▸ YOUR INSTRUCTIONS
Reproduce verbatim the lines below starting at the one containing "specimen answer **11:17**" and ending at the one containing "The clock shows **12:36:37**", both included.

(Entries from a data source)
>> BEGIN

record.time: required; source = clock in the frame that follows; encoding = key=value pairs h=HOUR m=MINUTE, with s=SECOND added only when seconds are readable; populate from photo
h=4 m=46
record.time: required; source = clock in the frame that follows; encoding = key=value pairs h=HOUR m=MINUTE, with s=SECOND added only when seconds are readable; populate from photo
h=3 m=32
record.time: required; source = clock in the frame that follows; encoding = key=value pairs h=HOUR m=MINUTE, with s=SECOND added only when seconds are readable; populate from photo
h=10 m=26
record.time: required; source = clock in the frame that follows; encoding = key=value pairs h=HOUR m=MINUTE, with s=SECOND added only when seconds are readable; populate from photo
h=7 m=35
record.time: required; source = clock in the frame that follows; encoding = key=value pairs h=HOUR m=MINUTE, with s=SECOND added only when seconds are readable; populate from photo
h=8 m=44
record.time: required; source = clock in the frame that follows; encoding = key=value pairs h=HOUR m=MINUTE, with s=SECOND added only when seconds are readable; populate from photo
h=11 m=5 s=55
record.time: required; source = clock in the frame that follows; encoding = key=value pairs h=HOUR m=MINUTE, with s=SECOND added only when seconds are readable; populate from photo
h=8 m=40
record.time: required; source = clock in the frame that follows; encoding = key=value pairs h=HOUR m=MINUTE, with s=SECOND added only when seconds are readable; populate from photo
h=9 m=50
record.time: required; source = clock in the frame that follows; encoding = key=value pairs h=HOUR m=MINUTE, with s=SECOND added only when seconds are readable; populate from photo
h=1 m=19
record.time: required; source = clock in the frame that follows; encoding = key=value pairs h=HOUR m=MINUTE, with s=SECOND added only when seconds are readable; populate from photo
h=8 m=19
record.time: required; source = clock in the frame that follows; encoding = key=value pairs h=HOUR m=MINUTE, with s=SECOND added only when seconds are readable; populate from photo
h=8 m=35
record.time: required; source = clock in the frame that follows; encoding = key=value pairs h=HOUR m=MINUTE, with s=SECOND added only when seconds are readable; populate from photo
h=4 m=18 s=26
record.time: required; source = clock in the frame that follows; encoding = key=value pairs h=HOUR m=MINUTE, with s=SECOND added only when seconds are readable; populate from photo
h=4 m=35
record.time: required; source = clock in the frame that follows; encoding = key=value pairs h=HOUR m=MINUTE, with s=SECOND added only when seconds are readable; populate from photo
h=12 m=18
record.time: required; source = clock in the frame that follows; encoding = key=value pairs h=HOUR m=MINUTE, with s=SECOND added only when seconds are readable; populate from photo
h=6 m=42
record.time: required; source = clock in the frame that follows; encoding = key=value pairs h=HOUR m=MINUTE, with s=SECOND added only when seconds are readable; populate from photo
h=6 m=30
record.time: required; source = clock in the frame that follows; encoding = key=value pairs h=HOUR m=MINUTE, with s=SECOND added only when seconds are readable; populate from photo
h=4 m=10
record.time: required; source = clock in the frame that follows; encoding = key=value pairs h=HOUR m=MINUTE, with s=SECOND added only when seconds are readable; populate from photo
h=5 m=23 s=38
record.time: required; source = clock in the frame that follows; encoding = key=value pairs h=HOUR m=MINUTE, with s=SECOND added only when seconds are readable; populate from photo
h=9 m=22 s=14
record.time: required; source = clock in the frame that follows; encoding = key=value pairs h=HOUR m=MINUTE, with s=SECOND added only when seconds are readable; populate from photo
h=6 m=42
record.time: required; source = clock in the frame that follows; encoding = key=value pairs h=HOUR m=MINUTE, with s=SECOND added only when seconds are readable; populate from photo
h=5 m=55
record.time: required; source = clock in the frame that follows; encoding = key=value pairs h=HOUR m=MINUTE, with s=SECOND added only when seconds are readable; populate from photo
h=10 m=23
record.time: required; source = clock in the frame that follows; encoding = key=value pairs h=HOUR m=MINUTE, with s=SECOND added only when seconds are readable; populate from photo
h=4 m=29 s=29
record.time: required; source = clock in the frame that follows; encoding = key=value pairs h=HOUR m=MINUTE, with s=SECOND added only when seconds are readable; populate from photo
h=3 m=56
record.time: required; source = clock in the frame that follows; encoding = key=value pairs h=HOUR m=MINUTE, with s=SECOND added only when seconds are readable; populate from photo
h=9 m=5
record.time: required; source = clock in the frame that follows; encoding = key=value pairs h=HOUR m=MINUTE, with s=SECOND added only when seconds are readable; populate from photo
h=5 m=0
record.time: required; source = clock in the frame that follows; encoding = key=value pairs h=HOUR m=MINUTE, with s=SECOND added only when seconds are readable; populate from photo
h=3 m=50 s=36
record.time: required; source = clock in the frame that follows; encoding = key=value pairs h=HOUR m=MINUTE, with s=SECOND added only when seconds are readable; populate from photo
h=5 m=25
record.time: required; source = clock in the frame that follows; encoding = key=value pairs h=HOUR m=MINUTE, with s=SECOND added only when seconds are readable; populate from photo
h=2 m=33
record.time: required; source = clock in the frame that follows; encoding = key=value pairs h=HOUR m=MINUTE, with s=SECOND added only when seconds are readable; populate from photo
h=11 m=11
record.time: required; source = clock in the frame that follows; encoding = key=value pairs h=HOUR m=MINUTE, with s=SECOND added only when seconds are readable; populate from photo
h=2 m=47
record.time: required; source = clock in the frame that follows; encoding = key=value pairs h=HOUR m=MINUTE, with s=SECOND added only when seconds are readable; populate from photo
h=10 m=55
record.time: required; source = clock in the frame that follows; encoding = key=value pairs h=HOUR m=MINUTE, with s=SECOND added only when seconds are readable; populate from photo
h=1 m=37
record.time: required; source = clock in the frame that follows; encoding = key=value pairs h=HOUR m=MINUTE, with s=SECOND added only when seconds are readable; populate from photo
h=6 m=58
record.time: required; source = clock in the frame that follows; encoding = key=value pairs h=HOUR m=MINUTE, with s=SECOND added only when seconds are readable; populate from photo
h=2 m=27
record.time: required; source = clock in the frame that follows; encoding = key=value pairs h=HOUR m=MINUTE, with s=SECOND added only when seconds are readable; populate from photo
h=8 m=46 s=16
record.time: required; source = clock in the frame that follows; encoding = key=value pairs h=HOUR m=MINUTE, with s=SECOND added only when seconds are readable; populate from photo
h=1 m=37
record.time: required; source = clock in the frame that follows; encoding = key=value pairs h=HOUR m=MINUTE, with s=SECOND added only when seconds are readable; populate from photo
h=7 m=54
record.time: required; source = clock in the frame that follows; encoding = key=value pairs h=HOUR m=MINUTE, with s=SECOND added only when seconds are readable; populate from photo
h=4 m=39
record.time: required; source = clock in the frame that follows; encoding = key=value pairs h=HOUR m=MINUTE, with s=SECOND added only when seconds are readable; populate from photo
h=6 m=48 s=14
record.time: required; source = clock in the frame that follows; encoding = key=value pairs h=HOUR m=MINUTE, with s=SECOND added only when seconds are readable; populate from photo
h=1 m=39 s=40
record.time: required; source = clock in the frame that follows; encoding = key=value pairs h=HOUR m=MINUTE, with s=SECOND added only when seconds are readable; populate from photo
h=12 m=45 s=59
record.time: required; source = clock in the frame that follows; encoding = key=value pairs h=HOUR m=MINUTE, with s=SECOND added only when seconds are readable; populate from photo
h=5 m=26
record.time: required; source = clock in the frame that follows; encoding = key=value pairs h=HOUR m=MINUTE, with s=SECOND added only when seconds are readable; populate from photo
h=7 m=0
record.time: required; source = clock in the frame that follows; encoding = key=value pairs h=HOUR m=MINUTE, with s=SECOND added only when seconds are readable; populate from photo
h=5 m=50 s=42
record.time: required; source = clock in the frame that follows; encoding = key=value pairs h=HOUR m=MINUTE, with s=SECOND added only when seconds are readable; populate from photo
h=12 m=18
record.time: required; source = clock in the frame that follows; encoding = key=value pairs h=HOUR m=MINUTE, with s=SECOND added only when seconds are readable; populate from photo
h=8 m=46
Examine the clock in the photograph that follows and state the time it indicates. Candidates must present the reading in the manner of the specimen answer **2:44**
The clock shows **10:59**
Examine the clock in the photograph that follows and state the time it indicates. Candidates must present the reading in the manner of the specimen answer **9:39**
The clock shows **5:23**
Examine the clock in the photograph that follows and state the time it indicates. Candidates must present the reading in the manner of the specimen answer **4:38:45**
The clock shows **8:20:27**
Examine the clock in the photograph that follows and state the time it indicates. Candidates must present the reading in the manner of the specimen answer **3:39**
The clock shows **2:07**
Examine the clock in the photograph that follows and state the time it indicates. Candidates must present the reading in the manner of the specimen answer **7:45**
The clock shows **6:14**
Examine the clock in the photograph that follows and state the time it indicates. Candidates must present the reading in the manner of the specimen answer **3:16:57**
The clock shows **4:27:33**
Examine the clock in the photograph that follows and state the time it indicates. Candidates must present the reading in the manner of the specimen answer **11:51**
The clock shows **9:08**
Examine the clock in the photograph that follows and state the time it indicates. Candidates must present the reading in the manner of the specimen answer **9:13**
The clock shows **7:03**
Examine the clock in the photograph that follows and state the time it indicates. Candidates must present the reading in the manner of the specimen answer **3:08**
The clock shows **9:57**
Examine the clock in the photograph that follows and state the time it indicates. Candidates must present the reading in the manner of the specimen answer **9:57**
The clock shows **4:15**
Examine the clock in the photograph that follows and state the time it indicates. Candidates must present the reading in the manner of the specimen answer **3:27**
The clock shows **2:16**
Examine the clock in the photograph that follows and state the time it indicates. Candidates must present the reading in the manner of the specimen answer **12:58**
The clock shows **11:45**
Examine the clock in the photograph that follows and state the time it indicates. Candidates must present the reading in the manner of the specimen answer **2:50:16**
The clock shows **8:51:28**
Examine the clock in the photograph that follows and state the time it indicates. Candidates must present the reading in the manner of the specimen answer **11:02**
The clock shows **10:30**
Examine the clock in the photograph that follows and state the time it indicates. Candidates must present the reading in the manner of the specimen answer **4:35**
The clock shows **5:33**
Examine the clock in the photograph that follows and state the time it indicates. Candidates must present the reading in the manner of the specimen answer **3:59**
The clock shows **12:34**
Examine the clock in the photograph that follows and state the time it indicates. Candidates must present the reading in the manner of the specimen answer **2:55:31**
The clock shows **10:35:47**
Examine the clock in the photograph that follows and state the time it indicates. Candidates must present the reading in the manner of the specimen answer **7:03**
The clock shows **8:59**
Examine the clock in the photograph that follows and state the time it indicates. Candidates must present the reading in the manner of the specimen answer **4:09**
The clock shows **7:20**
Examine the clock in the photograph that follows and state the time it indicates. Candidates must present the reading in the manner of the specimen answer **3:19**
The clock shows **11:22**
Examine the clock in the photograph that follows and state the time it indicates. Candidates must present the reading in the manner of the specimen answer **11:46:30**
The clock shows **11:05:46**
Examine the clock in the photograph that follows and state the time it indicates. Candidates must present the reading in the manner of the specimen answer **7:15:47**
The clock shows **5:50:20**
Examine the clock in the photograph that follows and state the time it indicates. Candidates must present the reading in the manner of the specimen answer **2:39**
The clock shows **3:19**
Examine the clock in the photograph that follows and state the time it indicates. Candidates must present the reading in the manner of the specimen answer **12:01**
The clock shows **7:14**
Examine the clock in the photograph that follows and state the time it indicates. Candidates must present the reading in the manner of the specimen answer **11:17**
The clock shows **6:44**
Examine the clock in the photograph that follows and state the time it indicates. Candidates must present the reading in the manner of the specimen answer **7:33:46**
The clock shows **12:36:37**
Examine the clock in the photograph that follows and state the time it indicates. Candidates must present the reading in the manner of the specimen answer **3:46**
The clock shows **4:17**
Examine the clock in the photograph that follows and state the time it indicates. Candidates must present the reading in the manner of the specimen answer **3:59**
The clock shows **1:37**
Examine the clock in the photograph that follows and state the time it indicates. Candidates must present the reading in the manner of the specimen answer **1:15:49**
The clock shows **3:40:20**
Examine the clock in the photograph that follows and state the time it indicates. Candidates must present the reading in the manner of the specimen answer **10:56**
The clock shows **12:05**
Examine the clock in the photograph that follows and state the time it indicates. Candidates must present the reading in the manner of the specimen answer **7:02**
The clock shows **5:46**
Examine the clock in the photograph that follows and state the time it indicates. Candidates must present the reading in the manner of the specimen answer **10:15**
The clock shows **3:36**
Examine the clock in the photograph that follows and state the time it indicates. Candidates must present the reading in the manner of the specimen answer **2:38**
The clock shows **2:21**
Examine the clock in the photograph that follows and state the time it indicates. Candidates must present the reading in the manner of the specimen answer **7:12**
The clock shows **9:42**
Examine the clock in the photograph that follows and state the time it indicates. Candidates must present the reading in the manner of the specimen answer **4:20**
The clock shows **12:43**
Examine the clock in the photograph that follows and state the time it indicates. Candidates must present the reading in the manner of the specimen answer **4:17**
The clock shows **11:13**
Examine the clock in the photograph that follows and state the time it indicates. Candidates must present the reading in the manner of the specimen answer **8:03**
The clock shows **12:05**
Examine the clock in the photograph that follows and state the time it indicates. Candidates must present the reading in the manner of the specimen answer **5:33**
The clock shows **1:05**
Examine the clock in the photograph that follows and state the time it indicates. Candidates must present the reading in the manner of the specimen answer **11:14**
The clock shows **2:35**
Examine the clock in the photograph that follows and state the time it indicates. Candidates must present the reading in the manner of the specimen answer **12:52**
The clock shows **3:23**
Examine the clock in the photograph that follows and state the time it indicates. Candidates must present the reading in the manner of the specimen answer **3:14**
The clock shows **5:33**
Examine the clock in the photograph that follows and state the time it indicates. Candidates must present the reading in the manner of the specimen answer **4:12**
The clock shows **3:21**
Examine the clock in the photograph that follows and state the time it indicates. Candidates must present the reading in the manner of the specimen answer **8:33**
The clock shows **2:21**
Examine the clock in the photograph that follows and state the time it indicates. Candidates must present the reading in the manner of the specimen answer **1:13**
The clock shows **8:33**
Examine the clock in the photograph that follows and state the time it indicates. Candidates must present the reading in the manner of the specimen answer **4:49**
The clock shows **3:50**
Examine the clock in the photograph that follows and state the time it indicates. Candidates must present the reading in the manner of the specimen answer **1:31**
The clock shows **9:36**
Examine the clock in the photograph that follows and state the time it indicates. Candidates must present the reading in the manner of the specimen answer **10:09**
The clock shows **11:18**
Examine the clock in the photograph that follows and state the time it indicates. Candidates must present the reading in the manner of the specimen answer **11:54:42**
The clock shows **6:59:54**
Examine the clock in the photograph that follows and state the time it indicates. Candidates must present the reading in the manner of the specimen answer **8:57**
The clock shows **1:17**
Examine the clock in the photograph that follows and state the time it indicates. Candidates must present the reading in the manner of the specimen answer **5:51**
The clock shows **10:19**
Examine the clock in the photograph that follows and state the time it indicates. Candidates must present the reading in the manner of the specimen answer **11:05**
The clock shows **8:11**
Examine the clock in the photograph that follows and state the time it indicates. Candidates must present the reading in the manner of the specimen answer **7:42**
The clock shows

>> END

▸ EXERCISE OUTPUT
Examine the clock in the photograph that follows and state the time it indicates. Candidates must present the reading in the manner of the specimen answer **11:17**
The clock shows **6:44**
Examine the clock in the photograph that follows and state the time it indicates. Candidates must present the reading in the manner of the specimen answer **7:33:46**
The clock shows **12:36:37**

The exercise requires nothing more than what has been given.